We designed a computational model by applying conditional random field to predict dihedral angles. The overall accuracies by dividing dihedral angles into 18 bins are 86% for ϕ and 84% for ψ. In the case of two-peak prediction, the accuracies are improved to 96% for ϕ and 89% for ψ. Apparently, these high-accuracy predictions are very useful in understanding the structural variations of proteins.

In addition to the division of both dihedral angles into 18 equal bins, we also did the prediction by clustering angles into two peaks. By applying the two-peak based scheme, the prediction accuracy was further improved.

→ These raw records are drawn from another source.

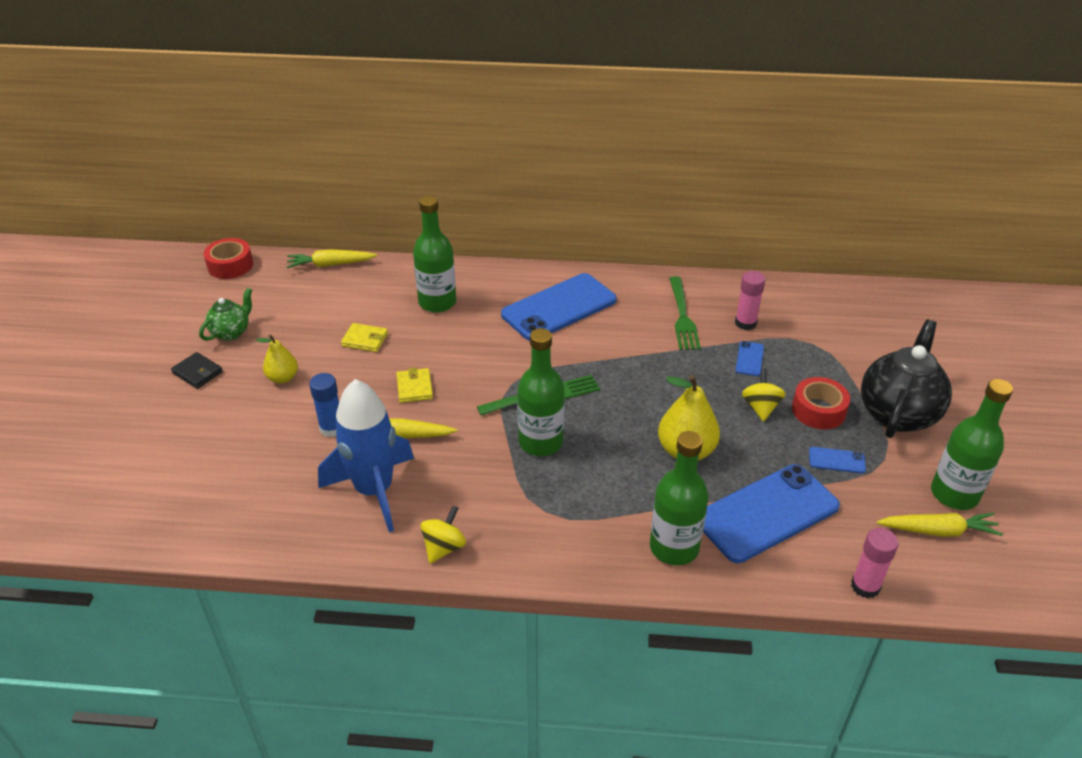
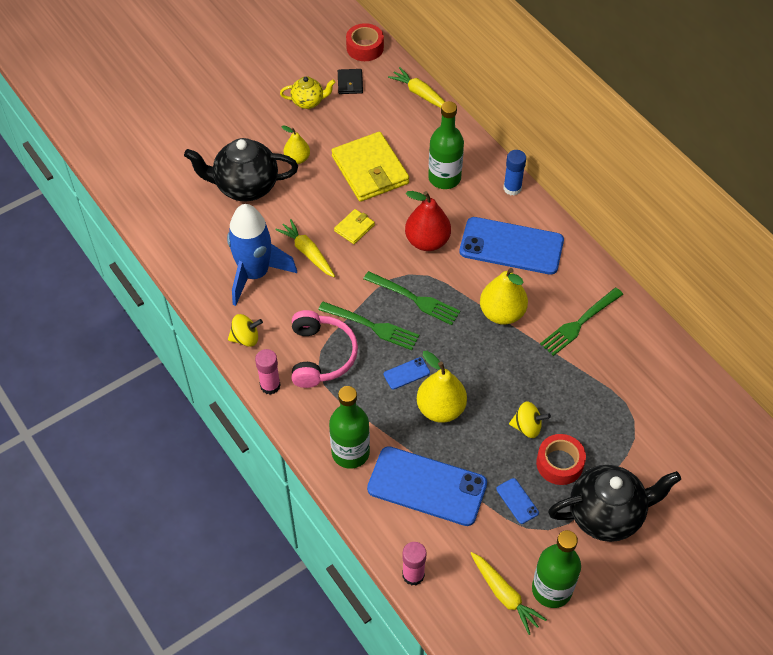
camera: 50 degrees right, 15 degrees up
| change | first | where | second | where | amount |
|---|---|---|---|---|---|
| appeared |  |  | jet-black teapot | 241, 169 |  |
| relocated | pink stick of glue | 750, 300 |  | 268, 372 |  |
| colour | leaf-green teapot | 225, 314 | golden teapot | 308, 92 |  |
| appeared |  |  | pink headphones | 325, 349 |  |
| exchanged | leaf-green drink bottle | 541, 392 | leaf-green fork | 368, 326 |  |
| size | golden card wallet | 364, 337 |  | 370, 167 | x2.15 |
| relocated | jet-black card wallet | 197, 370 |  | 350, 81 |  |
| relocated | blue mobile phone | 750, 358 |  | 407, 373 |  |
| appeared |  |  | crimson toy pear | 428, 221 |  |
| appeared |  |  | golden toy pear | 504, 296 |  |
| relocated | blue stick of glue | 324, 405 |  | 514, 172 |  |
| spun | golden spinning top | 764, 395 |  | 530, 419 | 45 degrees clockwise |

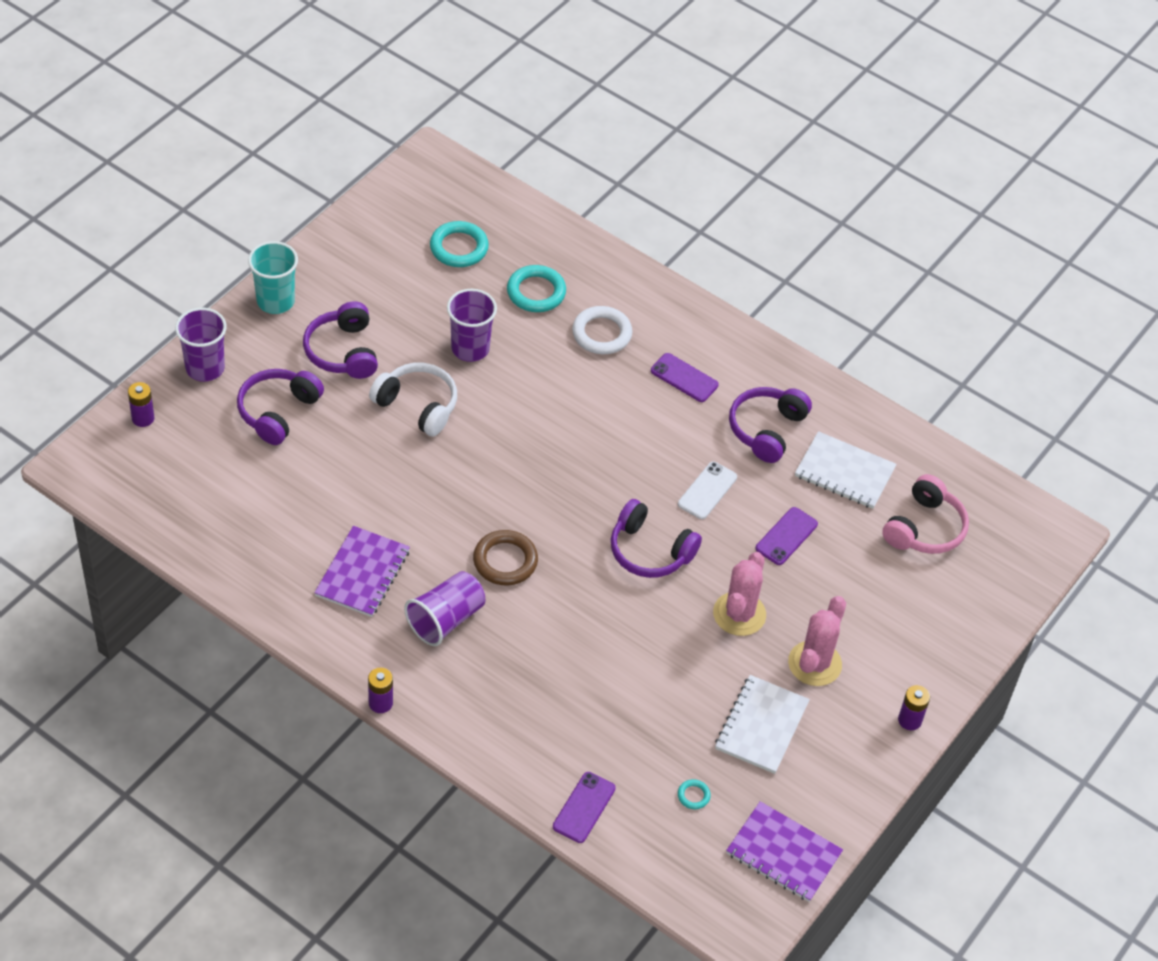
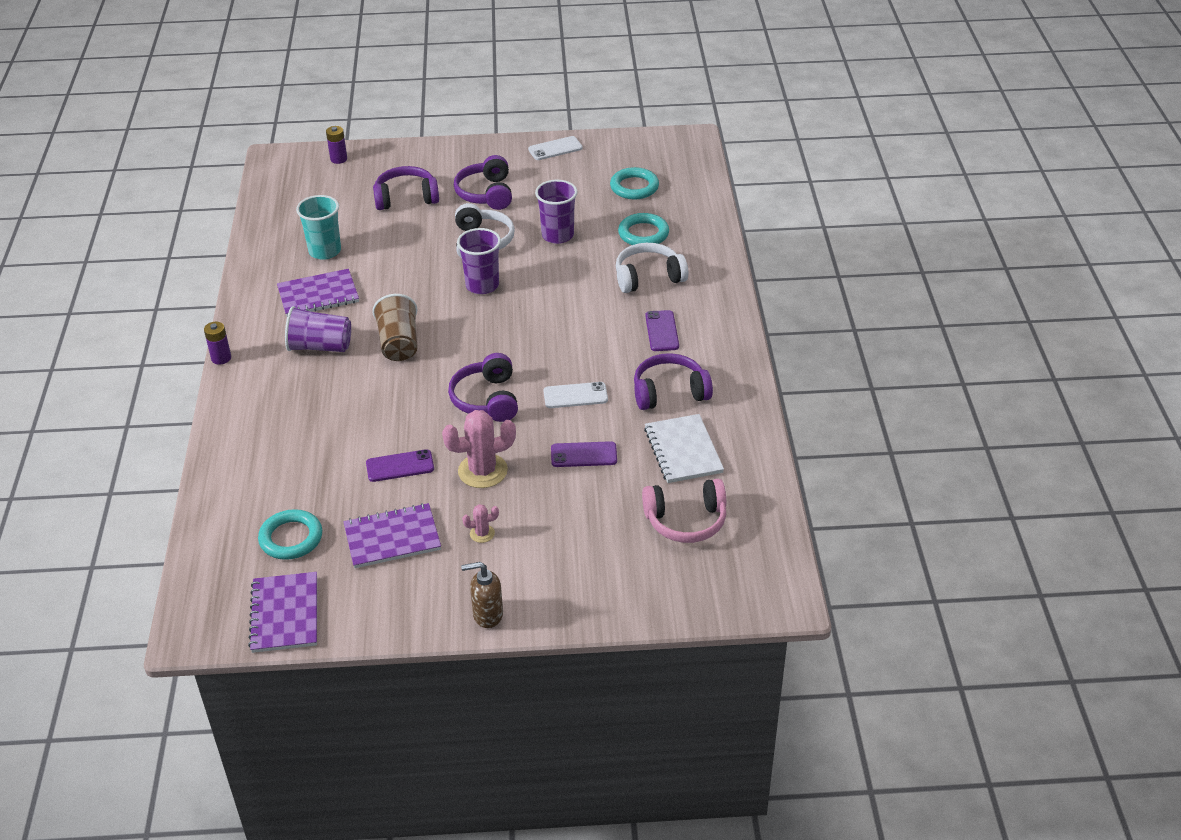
camera: 55 degrees right, 10 degrees down
| change | first | where | second | where | amount |
|---|---|---|---|---|---|
| size | turquoise hoop | 694, 794 |  | 290, 534 | x2.09 |
| relocated | turquoise tumbler | 273, 277 |  | 318, 227 |  |
| colour | pure white exercise book | 762, 724 | royal purple exercise book | 392, 535 |  |
| relocated | royal purple mobile phone | 584, 807 |  | 400, 465 |  |
| exchanged | russet hoop | 505, 557 | russet tumbler | 394, 327 |  |
| spun | royal purple headphones | 340, 340 |  | 483, 182 | 45 degrees counterclockwise |
| relocated | royal purple tumbler | 201, 345 |  | 479, 261 |  |
| exchanged | royal purple power cell | 914, 707 | russet soap dispenser | 482, 595 |  |
| size | pink saguaro cactus | 817, 641 |  | 480, 523 | x0.48 |
| appeared |  |  | pure white mobile phone | 555, 148 |  |
| exchanged | pure white hoop | 602, 330 | pure white headphones | 652, 268 |  |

The accuracy under two-peak scheme is positively correlated with the accuracy under 18-bin based scheme. Between two peaks, the prediction accuracy on ϕ showed correlations, but not for ψ. This is an interesting observation. As shown by previous study on the prediction of protein dihedral angles, the division of two peaks will be helpful in improving the overall prediction accuracy (Faraggi et al., 2009). Hence, the same strategy can be applied in the future on the study for amino acid substitution.

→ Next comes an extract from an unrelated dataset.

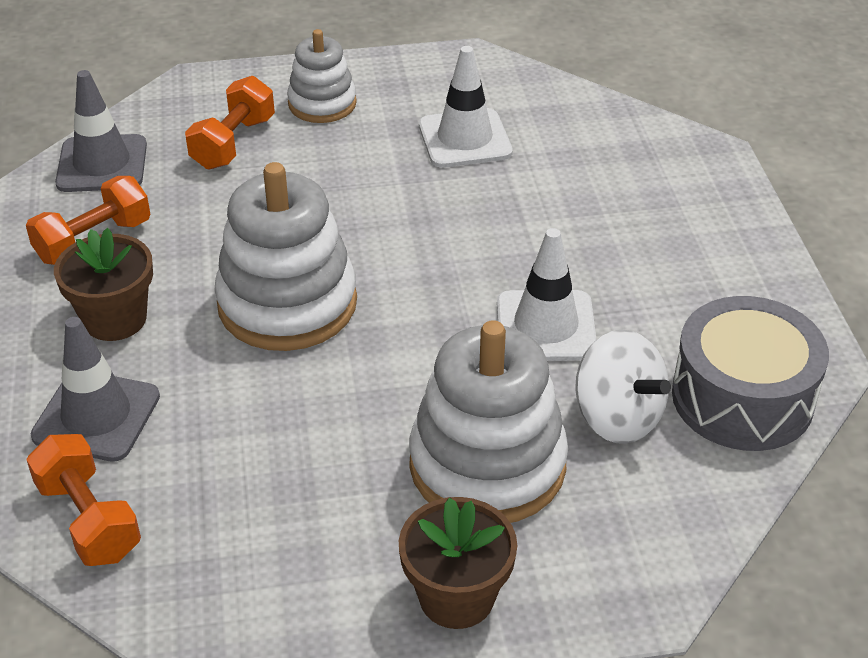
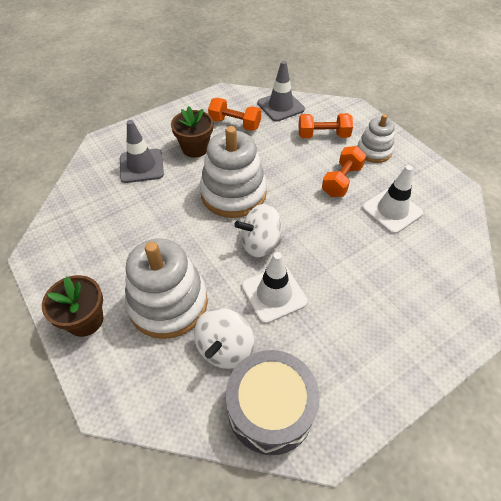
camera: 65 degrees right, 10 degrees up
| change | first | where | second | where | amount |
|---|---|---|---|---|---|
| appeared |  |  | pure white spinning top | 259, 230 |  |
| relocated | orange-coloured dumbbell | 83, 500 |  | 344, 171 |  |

To understand the sources of the prediction error, we further analyzed the accuracies of 20 types of amino acids, as well as their relations with amino acid flexibility, composition, location, secondary structures, and angular distribution. As indicated by the analysis, glysine has the way low accuracy compared to other amino acids. Helical residues will usually have higher accuracy than other amino acids in other secondary structures. However, in specific angular regions, beta-sheet amino acids will have higher accuracy. The accuracy was also influenced by amino acid flexibility, but not amino acid composition.

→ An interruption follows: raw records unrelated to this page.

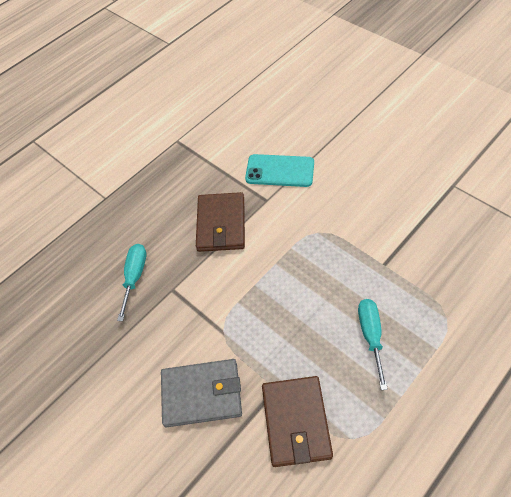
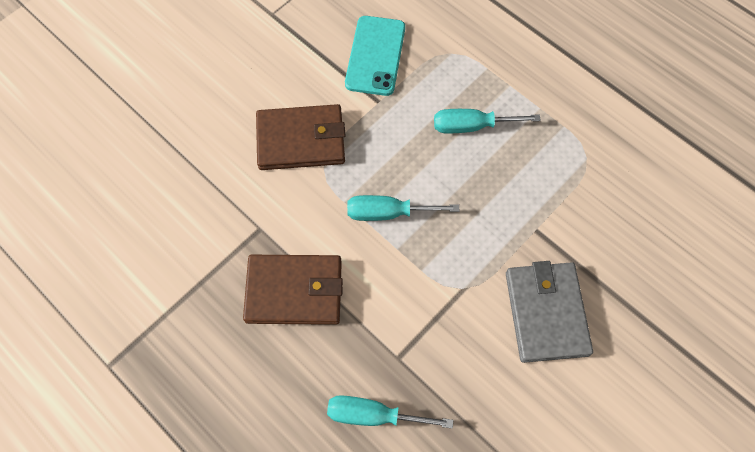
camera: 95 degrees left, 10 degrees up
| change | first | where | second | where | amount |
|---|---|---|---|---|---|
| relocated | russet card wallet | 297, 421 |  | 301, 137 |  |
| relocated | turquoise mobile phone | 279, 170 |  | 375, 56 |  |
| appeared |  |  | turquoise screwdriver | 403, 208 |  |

Glycine is a very peculiar amino acid. From structural point of view, glycine has no side chains. Hence, glysine can be very flexible on its dihedral angles. This was reflected by several points in our study. First, glycine has a very large value of angle distribution dispersion on both dihedral angles. The dispersion of ϕ is almost twice larger than others, while the dispersion on ψ is the second largest among 20 amino acids. Second, the prediction accuracy for ψ of glycine is higher than that of ϕ. This is in contrary to all other amino acids. These properties make it very difficult to prediction dihedral angles of glycine. The similar situation is also observed for asparagine.

We further applied a quantity called angle distribution dispersion to describe the width of distribution for predicted angles. Other than above mentioned 18-bin and two-peak based schemes, we tested 72-bin based prediction and applied the results in distribution analysis. The angle distribution dispersion for ϕ is negatively correlated with amino acid flexibility. The prediction accuracy of ϕ can also be negatively correlated to the scale of angle distribution dispersion.

Compliance with ethics guidelines

Shesheng Zha, Shengping Jin, and Bin Xue declare that they have no conflict of interest.This article does not contain any studies with human or animal subjects by any of the authors.